As with free shipping, local companies are starting to catch on. Kircaldie & Stains Online has led the charge domestically. As well as offering free delivery on all online purchases, Kirks offers click and collect from its Lambton Quay store. Dick Smith and Countdown have followed suit.

Meanwhile The Warehouse/ Noel Leeming is expanding its click and collect service so customers can collect not just "red shed" products but also Torpedo7, Ilovebeauty, and No 1 Fitness items.

There's a sweet irony here, as well as an opportunity for the bricks and mortar stores trying to compete.
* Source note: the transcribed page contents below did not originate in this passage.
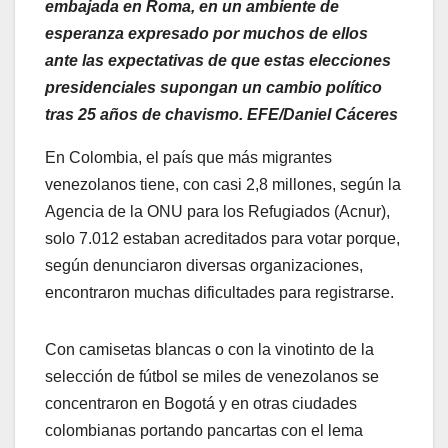
embajada en Roma, en un ambiente de
esperanza expresado por muchos de ellos
ante las expectativas de que estas elecciones
presidenciales supongan un cambio político
tras 25 años de chavismo. EFE/Daniel Cáceres
En Colombia, el país que más migrantes
venezolanos tiene, con casi 2,8 millones, según la
Agencia de la ONU para los Refugiados (Acnur),
solo 7.012 estaban acreditados para votar porque,
según denunciaron diversas organizaciones,
encontraron muchas dificultades para registrarse.
Con camisetas blancas o con la vinotinto de la
selección de fútbol se miles de venezolanos se
concentraron en Bogotá y en otras ciudades
colombianas portando pancartas con el lema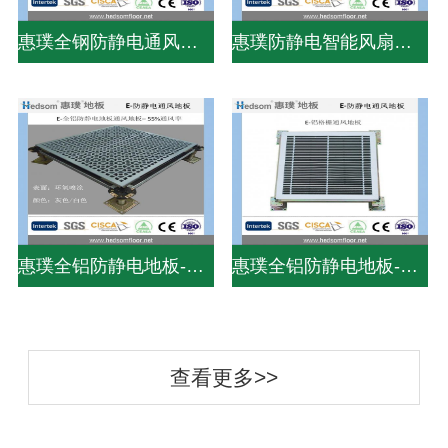
惠璞全钢防静电通风地板-38%通风率
惠璞防静电智能风扇地板-75%通风率
惠璞全铝防静电地板-PVC贴面
惠璞全铝防静电地板-PVC贴面
查看更多>>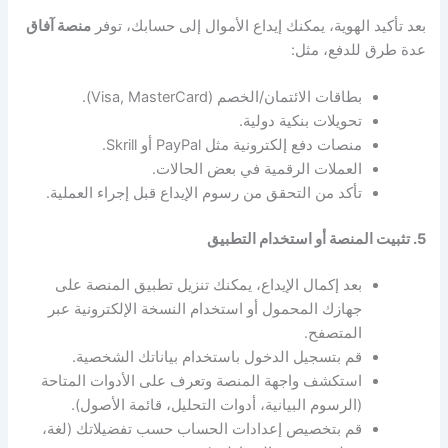
بعد تأكيد الهوية، يمكنك إيداع الأموال إلى حسابك، توفر
منصة آفاق
عدة طرق للدفع، مثل:
بطاقات الائتمان/الخصم (Visa, MasterCard).
تحويلات بنكية دولية.
منصات دفع إلكترونية مثل PayPal أو Skrill.
العملات الرقمية في بعض الحالات.
تأكد من التحقق من رسوم الإيداع قبل إجراء العملية.
5. تثبيت المنصة أو استخدام التطبيق
بعد إكمال الإيداع، يمكنك تنزيل تطبيق المنصة على
جهازك المحمول أو استخدام النسخة الإلكترونية عبر
المتصفح.
قم بتسجيل الدخول باستخدام بياناتك الشخصية.
استكشف واجهة المنصة وتعرف على الأدوات المتاحة
(الرسوم البيانية، أدوات التحليل، قائمة الأصول).
قم بتخصيص إعدادات الحساب حسب تفضيلاتك (لغة،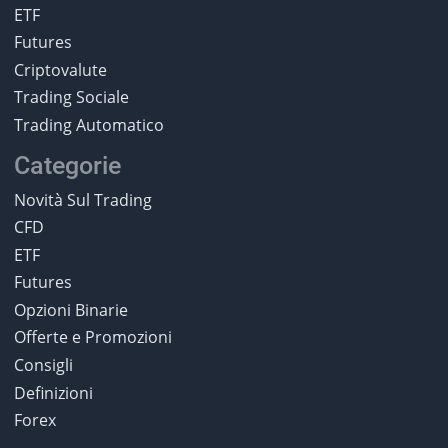
ETF
Futures
Criptovalute
Trading Sociale
Trading Automatico
Categorie
Novità Sul Trading
CFD
ETF
Futures
Opzioni Binarie
Offerte e Promozioni
Consigli
Definizioni
Forex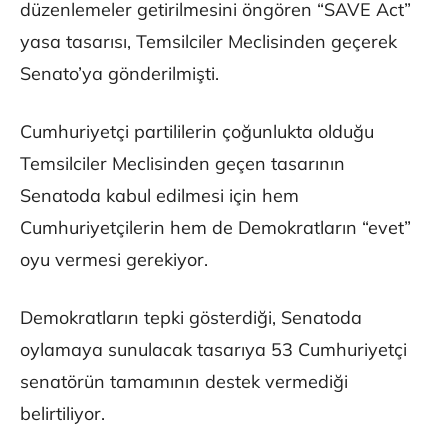
düzenlemeler getirilmesini öngören “SAVE Act”
yasa tasarısı, Temsilciler Meclisinden geçerek
Senato’ya gönderilmişti.
Cumhuriyetçi partililerin çoğunlukta olduğu
Temsilciler Meclisinden geçen tasarının
Senatoda kabul edilmesi için hem
Cumhuriyetçilerin hem de Demokratların “evet”
oyu vermesi gerekiyor.
Demokratların tepki gösterdiği, Senatoda
oylamaya sunulacak tasarıya 53 Cumhuriyetçi
senatörün tamamının destek vermediği
belirtiliyor.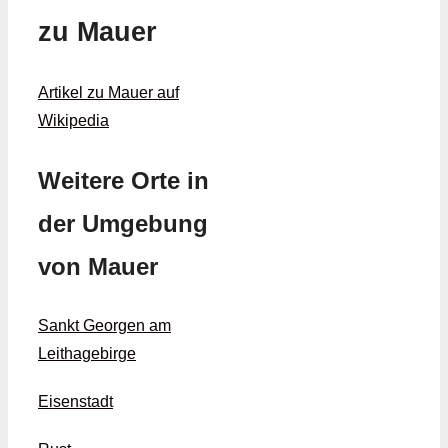
zu Mauer
Artikel zu Mauer auf
Wikipedia
Weitere Orte in
der Umgebung
von Mauer
Sankt Georgen am
Leithagebirge
Eisenstadt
It's actually easier for a physical retailer to set up an online facsimile, than it is for a pure online company to set up a physical presence, whether it be a single store or a chain.

In the US and Europe this had led to Amazon installing thousands of Amazon Lockers to allow people to pick up items locally - often located within existing grocery and convenience stores.

So rather than the web rendering traditional retailers obsolete, this new development sees the web delivering new foot traffic.

Looking around New Zealand at the moment there are a range of companies with extensive physical presences that might look to such an opportunity. NZ Post is the most obvious one, but consider also the likes of RD1, Farmlands, Countdown and Repco.

It might well be that in a year's time my mate Dave picks up his online-bought costume at the same time he's picking up a 4-litre pack of oil for his Holden.